Could this really work? Hawking says that’s merely an engineering problem, “and engineers’ challenges tend, eventually, to be solved.” When they are, he continues, “it would be the moment when human culture goes interstellar, when we finally reach out into the galaxy. And if Breakthrough Starshot should send back images of a habitable planet orbiting our closest neighbour, it could be of immense importance to the future of humanity.”
He adds, “We are standing at the threshold of a new era. Human colonisation on other planets is no longer science fiction. It can be science fact.”
One may argue about how close we really are to that threshold (or is it a ledge?), but there is certainly no end to the optimistic paths one can imagine. Already the unmanned Voyager 1 and Voyager 2 spacecraft have left our solar system, and New Horizons is well on its way. Both Musk and Bezos (in concert with various space agencies) are committed to developing heavy-lift rockets that will support even greater efforts to move away from Earth. But just achieving escape velocity for larger payloads will not be enough.
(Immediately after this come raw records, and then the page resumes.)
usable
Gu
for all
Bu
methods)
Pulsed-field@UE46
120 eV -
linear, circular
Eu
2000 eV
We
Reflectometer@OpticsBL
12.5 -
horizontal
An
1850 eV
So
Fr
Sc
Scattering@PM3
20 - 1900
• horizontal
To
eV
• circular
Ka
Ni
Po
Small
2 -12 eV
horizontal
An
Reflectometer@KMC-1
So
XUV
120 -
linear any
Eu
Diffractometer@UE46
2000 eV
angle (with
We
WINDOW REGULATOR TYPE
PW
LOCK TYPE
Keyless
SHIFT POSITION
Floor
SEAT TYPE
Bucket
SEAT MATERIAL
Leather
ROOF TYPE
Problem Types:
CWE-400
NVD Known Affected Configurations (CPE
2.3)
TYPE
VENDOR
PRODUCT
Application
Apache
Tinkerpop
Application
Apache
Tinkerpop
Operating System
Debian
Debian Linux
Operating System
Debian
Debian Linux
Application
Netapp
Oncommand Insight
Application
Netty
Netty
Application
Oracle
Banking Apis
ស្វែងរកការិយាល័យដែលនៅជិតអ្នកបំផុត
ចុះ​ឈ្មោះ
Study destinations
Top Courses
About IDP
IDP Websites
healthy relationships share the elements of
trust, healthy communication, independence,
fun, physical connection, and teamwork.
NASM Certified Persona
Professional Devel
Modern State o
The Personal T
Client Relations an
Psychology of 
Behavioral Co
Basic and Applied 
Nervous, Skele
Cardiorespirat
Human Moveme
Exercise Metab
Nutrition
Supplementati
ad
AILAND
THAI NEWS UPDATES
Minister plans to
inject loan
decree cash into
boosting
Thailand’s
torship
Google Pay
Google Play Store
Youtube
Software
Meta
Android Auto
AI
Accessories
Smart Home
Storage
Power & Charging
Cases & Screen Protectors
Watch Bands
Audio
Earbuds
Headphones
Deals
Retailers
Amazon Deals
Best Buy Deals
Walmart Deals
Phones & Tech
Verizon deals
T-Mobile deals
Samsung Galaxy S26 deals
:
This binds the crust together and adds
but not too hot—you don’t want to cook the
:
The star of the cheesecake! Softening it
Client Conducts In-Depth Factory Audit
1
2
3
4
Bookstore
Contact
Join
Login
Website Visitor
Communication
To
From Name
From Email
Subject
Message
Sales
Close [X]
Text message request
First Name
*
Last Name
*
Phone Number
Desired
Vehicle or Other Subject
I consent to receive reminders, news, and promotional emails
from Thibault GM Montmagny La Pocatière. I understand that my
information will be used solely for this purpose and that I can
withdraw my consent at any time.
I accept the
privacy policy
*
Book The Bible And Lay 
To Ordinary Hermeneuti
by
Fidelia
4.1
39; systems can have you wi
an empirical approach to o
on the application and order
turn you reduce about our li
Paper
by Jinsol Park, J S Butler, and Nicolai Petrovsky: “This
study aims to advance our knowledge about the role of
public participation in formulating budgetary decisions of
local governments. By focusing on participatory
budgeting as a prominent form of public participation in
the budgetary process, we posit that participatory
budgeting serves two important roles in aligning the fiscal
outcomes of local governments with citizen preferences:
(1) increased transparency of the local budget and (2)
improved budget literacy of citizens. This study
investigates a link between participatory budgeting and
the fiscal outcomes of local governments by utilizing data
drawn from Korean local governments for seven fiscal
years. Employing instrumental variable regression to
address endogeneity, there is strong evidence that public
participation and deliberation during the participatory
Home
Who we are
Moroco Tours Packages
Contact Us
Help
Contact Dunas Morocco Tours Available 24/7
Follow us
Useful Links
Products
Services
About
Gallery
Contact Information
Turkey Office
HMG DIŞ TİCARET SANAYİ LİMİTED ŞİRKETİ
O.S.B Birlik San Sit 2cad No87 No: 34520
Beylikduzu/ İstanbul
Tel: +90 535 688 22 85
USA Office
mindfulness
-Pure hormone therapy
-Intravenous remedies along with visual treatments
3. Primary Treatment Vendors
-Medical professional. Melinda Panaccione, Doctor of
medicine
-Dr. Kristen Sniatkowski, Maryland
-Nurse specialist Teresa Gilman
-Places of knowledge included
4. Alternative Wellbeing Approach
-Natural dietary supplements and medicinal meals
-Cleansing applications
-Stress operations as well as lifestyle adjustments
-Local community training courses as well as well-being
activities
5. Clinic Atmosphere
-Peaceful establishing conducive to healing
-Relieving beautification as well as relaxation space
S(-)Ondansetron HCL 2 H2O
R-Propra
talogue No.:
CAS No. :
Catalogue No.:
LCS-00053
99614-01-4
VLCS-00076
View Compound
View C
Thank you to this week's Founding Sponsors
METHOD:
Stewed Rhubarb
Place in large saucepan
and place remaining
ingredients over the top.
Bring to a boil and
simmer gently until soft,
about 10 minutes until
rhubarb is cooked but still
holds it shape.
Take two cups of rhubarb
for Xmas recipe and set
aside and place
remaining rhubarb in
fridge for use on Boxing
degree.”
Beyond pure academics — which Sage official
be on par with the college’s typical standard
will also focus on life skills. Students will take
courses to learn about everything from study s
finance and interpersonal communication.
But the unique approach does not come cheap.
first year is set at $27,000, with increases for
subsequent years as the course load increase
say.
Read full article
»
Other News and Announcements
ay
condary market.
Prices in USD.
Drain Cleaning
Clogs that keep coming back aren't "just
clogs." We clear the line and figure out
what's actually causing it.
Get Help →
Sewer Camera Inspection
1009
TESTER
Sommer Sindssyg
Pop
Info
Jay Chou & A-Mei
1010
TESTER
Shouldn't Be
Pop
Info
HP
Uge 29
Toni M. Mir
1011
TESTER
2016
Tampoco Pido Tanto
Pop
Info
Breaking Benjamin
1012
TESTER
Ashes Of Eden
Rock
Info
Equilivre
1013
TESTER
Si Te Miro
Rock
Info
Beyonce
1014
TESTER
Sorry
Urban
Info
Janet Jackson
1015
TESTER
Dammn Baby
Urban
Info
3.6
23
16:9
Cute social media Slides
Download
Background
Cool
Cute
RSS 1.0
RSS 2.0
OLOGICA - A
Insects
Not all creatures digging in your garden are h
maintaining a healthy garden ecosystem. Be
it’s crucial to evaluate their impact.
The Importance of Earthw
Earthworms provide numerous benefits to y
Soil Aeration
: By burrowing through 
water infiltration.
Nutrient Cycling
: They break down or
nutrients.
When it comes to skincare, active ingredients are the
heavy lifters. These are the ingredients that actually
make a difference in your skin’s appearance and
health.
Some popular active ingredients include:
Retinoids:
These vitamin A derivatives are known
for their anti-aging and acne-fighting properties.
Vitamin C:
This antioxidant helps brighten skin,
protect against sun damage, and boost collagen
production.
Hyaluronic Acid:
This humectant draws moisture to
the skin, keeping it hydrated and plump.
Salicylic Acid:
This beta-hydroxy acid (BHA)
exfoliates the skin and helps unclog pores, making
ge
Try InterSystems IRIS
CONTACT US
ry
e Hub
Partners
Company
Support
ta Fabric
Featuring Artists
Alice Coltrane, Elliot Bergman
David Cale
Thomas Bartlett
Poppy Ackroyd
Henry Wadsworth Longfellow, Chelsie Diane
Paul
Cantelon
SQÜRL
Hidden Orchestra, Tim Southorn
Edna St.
“I offer no Utopia. Man changes only on a time scale of millennia, and he has always within him the capacity for evil as well as for good.”
Escaping the Final Risk
In 1926, Tsiolkovsky, the pioneering Russian rocket scientist, proposed a 16-point plan for space exploration. Several have to date been met, including designing a pure rocket without wings, reaching escape velocity to fly into Earth orbit, and using pressurized space suits for activity outside a spacecraft. Others, such as colonizing the asteroid belt, have not.
Most important is Point 14: “Achievement of individual and social perfection.” To reach that stage of space development will require a change of human character. Without that change, Tsiolkovsky understood, our efforts would cut a path to nothing new or helpful. Whatever new world we found would be no different than the old one we thought we’d escaped.
It’s not enough just to be in space. If we take our same human nature with us, we’ll only be transferring our problems to another world. It will never be “a new heaven and a new earth”; our collective wish for no more tears or sorrows will never be fulfilled. The new will just be the old all over again unless we first figure out how to transform ourselves into new men and women. Beyond being in another physical place—another planet or a space colony—we need to be in another spiritual place.
“If the world’s ethical standards and moral laws fail to rise and be adhered to with the advances of our technological revolution, we run the distinct risk that we shall all perish.”
German-American rocket scientist Wernher von Braun summed up the challenge most accurately: we are the biggest existential risk. This will need to change if we expect the future, wherever that may be, to be different than the past: “In this age of space flight, when we use the modern tools of science to advance into new regions of human activity, the Bible—this grandiose, stirring history of the gradual revelation and unfolding of the moral law—remains in every way an up-to-date book. Our knowledge and use of the laws of nature that enable us to fly to the Moon also enable us to destroy our home planet with the atom bomb. Science itself does not address the question whether we should use the power at our disposal for good or for evil. The guidelines of what we ought to do are furnished in the moral law of God. It is no longer enough that we pray that God may be with us on our side. We must learn again to pray that we may be on God’s side.”